• Collection entries:
####################
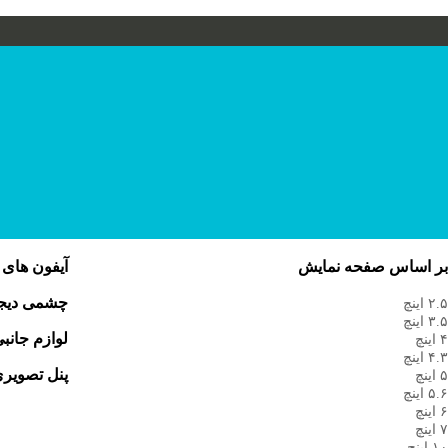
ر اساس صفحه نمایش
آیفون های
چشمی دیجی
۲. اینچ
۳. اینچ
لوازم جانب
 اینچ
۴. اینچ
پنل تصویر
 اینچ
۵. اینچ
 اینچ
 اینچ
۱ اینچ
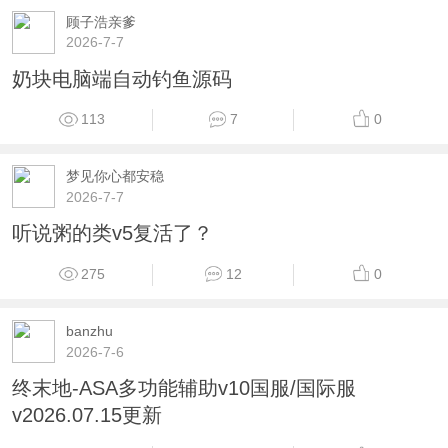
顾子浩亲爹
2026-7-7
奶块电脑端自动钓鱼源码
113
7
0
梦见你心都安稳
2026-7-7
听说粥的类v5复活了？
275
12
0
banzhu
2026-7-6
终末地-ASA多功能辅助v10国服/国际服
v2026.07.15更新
####################
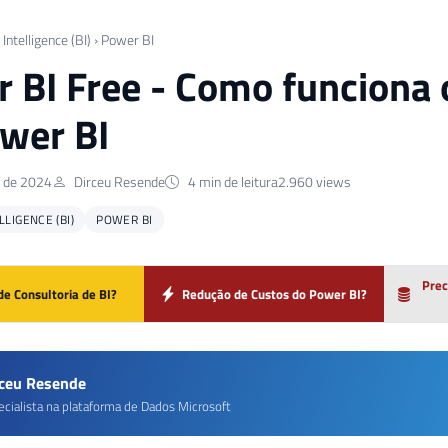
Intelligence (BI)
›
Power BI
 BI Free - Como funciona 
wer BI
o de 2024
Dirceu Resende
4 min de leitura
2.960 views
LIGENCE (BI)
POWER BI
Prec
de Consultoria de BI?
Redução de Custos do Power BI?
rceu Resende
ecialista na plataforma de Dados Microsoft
####################
• To-do item: Within these entries, output exactly the lines starting at the one with "ر اساس صفحه نمایش" and finishing at the one with "v2026.07.15更新". Leave pictures out of the output.

• Reply to the task:
ر اساس صفحه نمایش
آیفون های
چشمی دیجی
۲. اینچ
۳. اینچ
لوازم جانب
 اینچ
۴. اینچ
پنل تصویر
 اینچ
۵. اینچ
 اینچ
 اینچ
۱ اینچ
顾子浩亲爹
2026-7-7
奶块电脑端自动钓鱼源码
113
7
0
梦见你心都安稳
2026-7-7
听说粥的类v5复活了？
275
12
0
banzhu
2026-7-6
终末地-ASA多功能辅助v10国服/国际服
v2026.07.15更新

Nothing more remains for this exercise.